Steven Verhelst (1976) zegt over het thema van dit nummer: ‘De periode voor mijn geboortedatum interesseert me geen reet. Op school vond ik geschiedenis een klotevak. Ik was het volkomen eens met de uitspraak van Henry Ford: “History is Bunk”. Ik ben geïnteresseerd in machtsverhoudingen tussen mensen, de invloed daarvan op hun leven en alle bizarre situaties die daaruit voortkomen, kortom al het slechte in de mens dat het leven de moeite waard maakt. En dat de wereld steeds slechter wordt, lijkt me duidelijk.’ Zijn verhaal ‘Highschool apocalypse’ is gebaseerd op de schietpartij op een highschool in het Amerikaanse Littleton, op 20 april 1999.
Kees Versteeg (1959) verzorgt al jaren een aforismenrubriek in Passionate. Hij is sinds kort een actieve deelnemer aan allerlei forums op Internet.
T.D. Wieringa (1967) debuteerde in 1995 met de roman Dormantique's manco. Dit najaar verschijnt zijn nieuwe roman Alles over Tristan bij De Bezige Bij. Wieringa was mede-oprichter en is redacteur van het literaire tijdschrift Vrijstaat Austerlitz. Na vier afleveringen op papier is het momenteel een internettijdschrift: http://go.to/vrijstaatausterlitz. Zijn gedicht ‘Pantserwals rond Badme’ gaat over de vorig jaar beëindigde grensoorlog tussen Ethiopië en Eritrea. Het is geschreven nadat Wieringa tweemaal Ethiopië bezocht.
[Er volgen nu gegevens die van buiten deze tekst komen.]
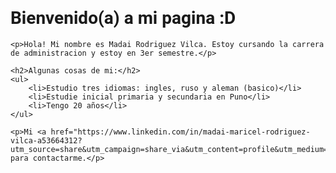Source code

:<!doctype html>
<html lang="es">
  <head>
    <meta charset="UTF-8">
    <meta name="viewport" content="windth=device-width, initial-scale=1.0">
  <title>prueba de pagina web</title>
  <link rel="stylesheet" href="https://fonts.googleapis.com/css2?family=Roboto:wght@400;700&display=swap">
   <style>
        body {
            font-family: 'Roboto', sans-serif;
       }
  </style>     
</head> 
<body>
    <h1>Bienvenido(a) a mi pagina :D</h1>

    <p>Hola! Mi nombre es Madai Rodriguez Vilca. Estoy cursando la carrera de administracion y estoy en 3er semestre.</p>

    <h2>Algunas cosas de mi:</h2>
    <ul>
        <li>Estudio tres idiomas: ingles, ruso y aleman (basico)</li>
        <li>Estudie inicial primaria y secundaria en Puno</li>
        <li>Tengo 20 años</li>
    </ul>

    <p>Mi <a href="https://www.linkedin.com/in/madai-maricel-rodriguez-vilca-a53664312?utm_source=share&utm_campaign=share_via&utm_content=profile&utm_medium=ios_app">linkedin</a> para contactarme.</p>
</body>
</html>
Peter de Wit (1958) levert met zijn strip Sigmund commentaar op de tijdgeest. De belevenissen van de cynische psychiater verschijnen sinds 1994 dagelijks in de Volkskrant, en sinds 1999 in De Morgen. Er zijn inmiddels zeven albums van Sigmund verschenen. De Wit maakt ook strips samen met Hanco Kolk. Hij won in 1995 de VSB publieksprijs met het eerste Sigmund album Sigmund eerste sessie. In 1999 ontving De Wit de Stripschapprijs voor zijn gehele oeuvre.